> [問題文 A]
抜粋について、次の問いに答えてください。
(i) さいたま地方裁判所の運用では、価値がいくら以下の車を手元に残せるとされていますか。
(ii) その車を手元に残す方法は何と呼ばれていますか。
(iii) 破産の際に手元に残せる財産の総額は、原則としていくらですか。
> [問題文 B]
抜粋の「自己破産するにあたって車を手」から「って評価する場合もあります。」までの範囲（両端を含む）を、「簡易査定」を「無料査定」に入れ替えて書き直してください。

> [抜粋]
○ ○ ○ ○ ○ ○ ○

自己破産するにあたって車を手元に残せるのかという問題があります。車の価値が高いか、車のローンが残っているか等、手元に残しやすい場合とそうでない場合がありますので、今回はこの点について紹介いたします。また、自動車を手元に超したい場合にしてはいけないことも説明します。

車の価値によって手元に残せるかが決まる。

20万円以下の場合

さいたま地方裁判所の場合、価値が20万円以下の車に関しては、破産者の財産として手元に残すことができるという運用がなされています。自由財産拡張という方法によって手元に残すという運用です。同じく、自動車保険についても手元に超すという運用がなされています。

自動車の評価は、一定の年式の車であれば無価値と評価できる場合もありますし、そうでない場合は中古車業者の簡易査定によって評価する場合もあります。

なお、破産をする場合、手元に残せる財産の総額は99万円が原則ですので、手元に残したい預金等と合計して99万円を超える場合は、破産手続き開始決定後に得た給与や親族からの贈与金等から、超過分の現金を破産管財人に支払う必要があります(財団組み入れと言います)。

○ ○ ○ ○ ○ ○ ○

> [データ記録]
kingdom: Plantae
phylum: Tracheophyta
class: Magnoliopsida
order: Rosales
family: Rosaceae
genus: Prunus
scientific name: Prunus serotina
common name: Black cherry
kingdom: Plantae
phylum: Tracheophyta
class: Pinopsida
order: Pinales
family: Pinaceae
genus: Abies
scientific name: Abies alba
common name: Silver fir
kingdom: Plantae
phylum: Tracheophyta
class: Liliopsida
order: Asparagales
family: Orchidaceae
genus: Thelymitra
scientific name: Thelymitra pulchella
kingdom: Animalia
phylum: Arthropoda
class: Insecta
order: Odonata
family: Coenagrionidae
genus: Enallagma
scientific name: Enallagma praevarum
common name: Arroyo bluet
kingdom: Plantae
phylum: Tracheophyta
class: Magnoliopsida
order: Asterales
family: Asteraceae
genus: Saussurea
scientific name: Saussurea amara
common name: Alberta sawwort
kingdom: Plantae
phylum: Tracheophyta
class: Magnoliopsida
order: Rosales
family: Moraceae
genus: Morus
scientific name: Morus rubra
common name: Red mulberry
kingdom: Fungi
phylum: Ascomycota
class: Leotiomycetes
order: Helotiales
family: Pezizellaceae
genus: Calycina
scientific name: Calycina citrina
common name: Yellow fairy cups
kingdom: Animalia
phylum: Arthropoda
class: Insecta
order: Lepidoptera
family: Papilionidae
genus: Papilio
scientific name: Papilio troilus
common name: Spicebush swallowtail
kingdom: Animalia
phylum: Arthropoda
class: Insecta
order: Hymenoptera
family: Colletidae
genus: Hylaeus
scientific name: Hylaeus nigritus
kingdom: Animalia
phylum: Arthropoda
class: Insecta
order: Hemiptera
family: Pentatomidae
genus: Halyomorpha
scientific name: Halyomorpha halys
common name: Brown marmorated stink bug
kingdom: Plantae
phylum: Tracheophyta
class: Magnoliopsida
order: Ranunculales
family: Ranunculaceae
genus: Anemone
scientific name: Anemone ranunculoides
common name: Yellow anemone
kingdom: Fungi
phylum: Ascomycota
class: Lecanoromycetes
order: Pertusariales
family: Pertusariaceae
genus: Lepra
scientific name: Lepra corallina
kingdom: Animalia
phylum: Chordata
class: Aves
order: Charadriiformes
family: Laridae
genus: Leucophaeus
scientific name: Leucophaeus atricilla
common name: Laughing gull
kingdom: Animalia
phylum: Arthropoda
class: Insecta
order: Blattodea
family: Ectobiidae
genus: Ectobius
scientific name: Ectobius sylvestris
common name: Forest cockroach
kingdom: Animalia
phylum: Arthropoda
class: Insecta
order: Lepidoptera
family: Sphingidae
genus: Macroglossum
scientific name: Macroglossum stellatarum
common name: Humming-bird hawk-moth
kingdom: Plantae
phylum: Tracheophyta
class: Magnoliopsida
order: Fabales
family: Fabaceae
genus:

○ ○ ○ ○ ○ ○ ○

> [解答全文 A]
(i) 20万円以下
(ii) 自由財産拡張
(iii) 99万円

> [解答全文 B]
自己破産するにあたって車を手元に残せるのかという問題があります。車の価値が高いか、車のローンが残っているか等、手元に残しやすい場合とそうでない場合がありますので、今回はこの点について紹介いたします。また、自動車を手元に超したい場合にしてはいけないことも説明します。

車の価値によって手元に残せるかが決まる。

20万円以下の場合

さいたま地方裁判所の場合、価値が20万円以下の車に関しては、破産者の財産として手元に残すことができるという運用がなされています。自由財産拡張という方法によって手元に残すという運用です。同じく、自動車保険についても手元に超すという運用がなされています。

自動車の評価は、一定の年式の車であれば無価値と評価できる場合もありますし、そうでない場合は中古車業者の無料査定によって評価する場合もあります。